**TASK BRIEF:**
Please transcribe exactly the lines from the first line of the records below through the line containing "Netanyahu'nun planın başarısız", including both, and omit all pictures.

Dataset entries:
>>
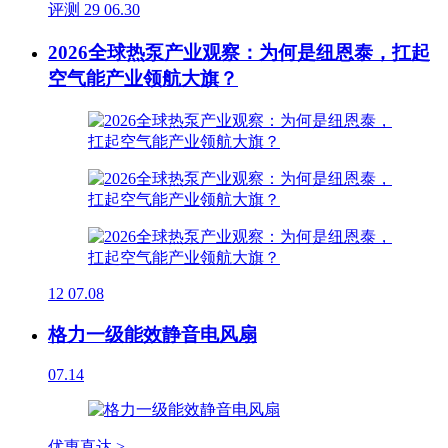
评测
29
06.30
2026全球热泵产业观察：为何是纽恩泰，扛起
空气能产业领航大旗？
12
07.08
格力一级能效静音电风扇
07.14
优惠直达 >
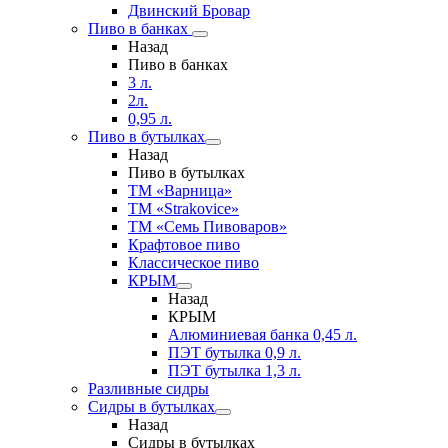
Двинский Бровар
Пиво в банках
Назад
Пиво в банках
3 л.
2л.
0,95 л.
Пиво в бутылках
Назад
Пиво в бутылках
ТМ «Варница»
ТМ «Strakovice»
ТМ «Семь Пивоваров»
Крафтовое пиво
Классическое пиво
КРЫМ
Назад
КРЫМ
Алюминиевая банка 0,45 л.
ПЭТ бутылка 0,9 л.
ПЭТ бутылка 1,3 л.
Разливные сидры
Сидры в бутылках
Назад
Сидры в бутылках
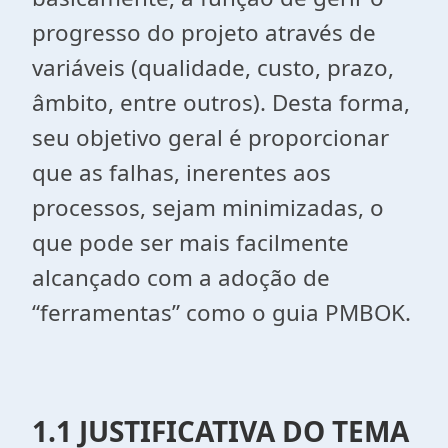
progresso do projeto através de
variáveis (qualidade, custo, prazo,
âmbito, entre outros). Desta forma,
seu objetivo geral é proporcionar
que as falhas, inerentes aos
processos, sejam minimizadas, o
que pode ser mais facilmente
alcançado com a adoção de
“ferramentas” como o guia PMBOK.
1.1 JUSTIFICATIVA
DO TEMA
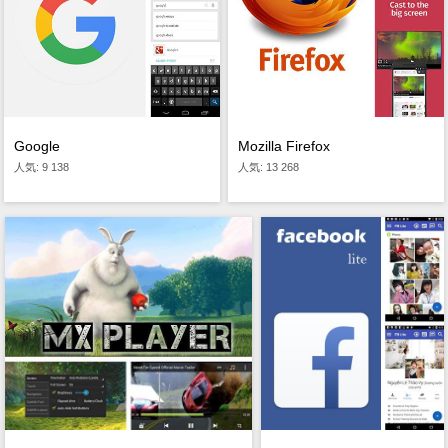
Google
Mozilla Firefox
人気: 9 138
人気: 13 268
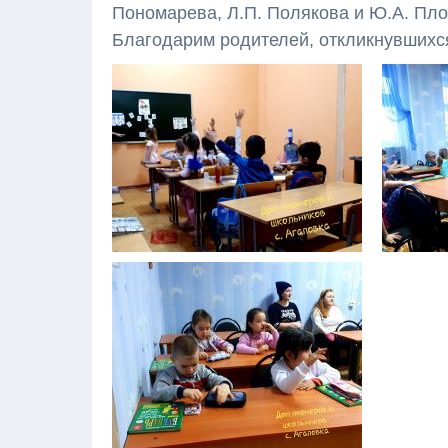
Пономарева, Л.П. Полякова и Ю.А. Пло
Благодарим родителей, откликнувшихс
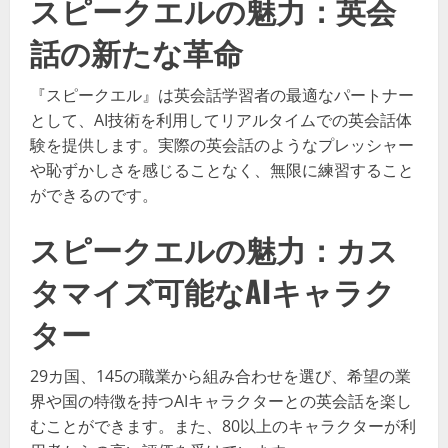
スピークエルの魅力：英会
話の新たな革命
『スピークエル』は英会話学習者の最適なパートナー
として、AI技術を利用してリアルタイムでの英会話体
験を提供します。実際の英会話のようなプレッシャー
や恥ずかしさを感じることなく、無限に練習すること
ができるのです。
スピークエルの魅力：カス
タマイズ可能なAIキャラク
ター
29カ国、145の職業から組み合わせを選び、希望の業
界や国の特徴を持つAIキャラクターとの英会話を楽し
むことができます。また、80以上のキャラクターが利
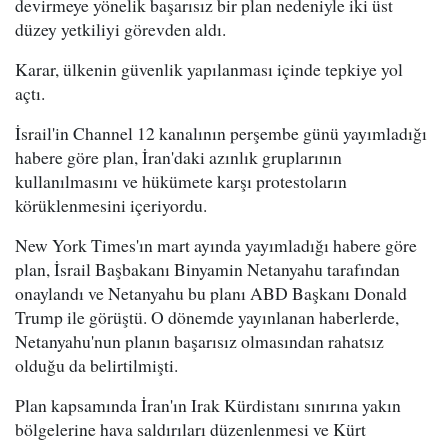
devirmeye yönelik başarısız bir plan nedeniyle iki üst
düzey yetkiliyi görevden aldı.
Karar, ülkenin güvenlik yapılanması içinde tepkiye yol
açtı.
İsrail'in Channel 12 kanalının perşembe günü yayımladığı
habere göre plan, İran'daki azınlık gruplarının
kullanılmasını ve hükümete karşı protestoların
körüklenmesini içeriyordu.
New York Times'ın mart ayında yayımladığı habere göre
plan, İsrail Başbakanı Binyamin Netanyahu tarafından
onaylandı ve Netanyahu bu planı ABD Başkanı Donald
Trump ile görüştü. O dönemde yayınlanan haberlerde,
Netanyahu'nun planın başarısız olmasından rahatsız
olduğu da belirtilmişti.
Plan kapsamında İran'ın Irak Kürdistanı sınırına yakın
bölgelerine hava saldırıları düzenlenmesi ve Kürt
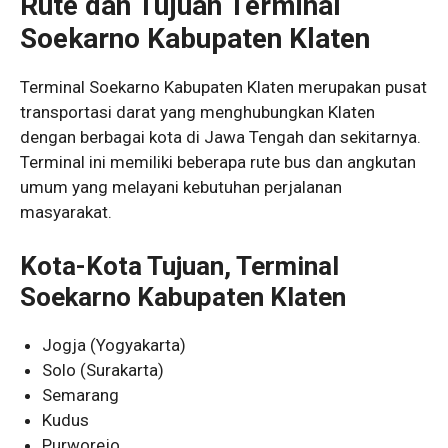
Rute dan Tujuan Terminal
Soekarno Kabupaten Klaten
Terminal Soekarno Kabupaten Klaten merupakan pusat
transportasi darat yang menghubungkan Klaten
dengan berbagai kota di Jawa Tengah dan sekitarnya.
Terminal ini memiliki beberapa rute bus dan angkutan
umum yang melayani kebutuhan perjalanan
masyarakat.
Kota-Kota Tujuan, Terminal
Soekarno Kabupaten Klaten
Jogja (Yogyakarta)
Solo (Surakarta)
Semarang
Kudus
Purworejo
<<
**ANSWER SECTION:**
评测
29
06.30
2026全球热泵产业观察：为何是纽恩泰，扛起
空气能产业领航大旗？
12
07.08
格力一级能效静音电风扇
07.14
优惠直达 >
Двинский Бровар
Пиво в банках
Назад
Пиво в банках
3 л.
2л.
0,95 л.
Пиво в бутылках
Назад
Пиво в бутылках
ТМ «Варница»
ТМ «Strakovice»
ТМ «Семь Пивоваров»
Крафтовое пиво
Классическое пиво
КРЫМ
Назад
КРЫМ
Алюминиевая банка 0,45 л.
ПЭТ бутылка 0,9 л.
ПЭТ бутылка 1,3 л.
Разливные сидры
Сидры в бутылках
Назад
Сидры в бутылках
progresso do projeto através de
variáveis (qualidade, custo, prazo,
âmbito, entre outros). Desta forma,
seu objetivo geral é proporcionar
que as falhas, inerentes aos
processos, sejam minimizadas, o
que pode ser mais facilmente
alcançado com a adoção de
“ferramentas” como o guia PMBOK.
1.1 JUSTIFICATIVA
DO TEMA
Google
Mozilla Firefox
人気: 9 138
人気: 13 268
Пономарева, Л.П. Полякова и Ю.А. Пло
Благодарим родителей, откликнувшихс
スピークエルの魅力：英会
話の新たな革命
『スピークエル』は英会話学習者の最適なパートナー
として、AI技術を利用してリアルタイムでの英会話体
験を提供します。実際の英会話のようなプレッシャー
や恥ずかしさを感じることなく、無限に練習すること
ができるのです。
スピークエルの魅力：カス
タマイズ可能なAIキャラク
ター
29カ国、145の職業から組み合わせを選び、希望の業
界や国の特徴を持つAIキャラクターとの英会話を楽し
むことができます。また、80以上のキャラクターが利
devirmeye yönelik başarısız bir plan nedeniyle iki üst
düzey yetkiliyi görevden aldı.
Karar, ülkenin güvenlik yapılanması içinde tepkiye yol
açtı.
İsrail'in Channel 12 kanalının perşembe günü yayımladığı
habere göre plan, İran'daki azınlık gruplarının
kullanılmasını ve hükümete karşı protestoların
körüklenmesini içeriyordu.
New York Times'ın mart ayında yayımladığı habere göre
plan, İsrail Başbakanı Binyamin Netanyahu tarafından
onaylandı ve Netanyahu bu planı ABD Başkanı Donald
Trump ile görüştü. O dönemde yayınlanan haberlerde,
Netanyahu'nun planın başarısız olmasından rahatsız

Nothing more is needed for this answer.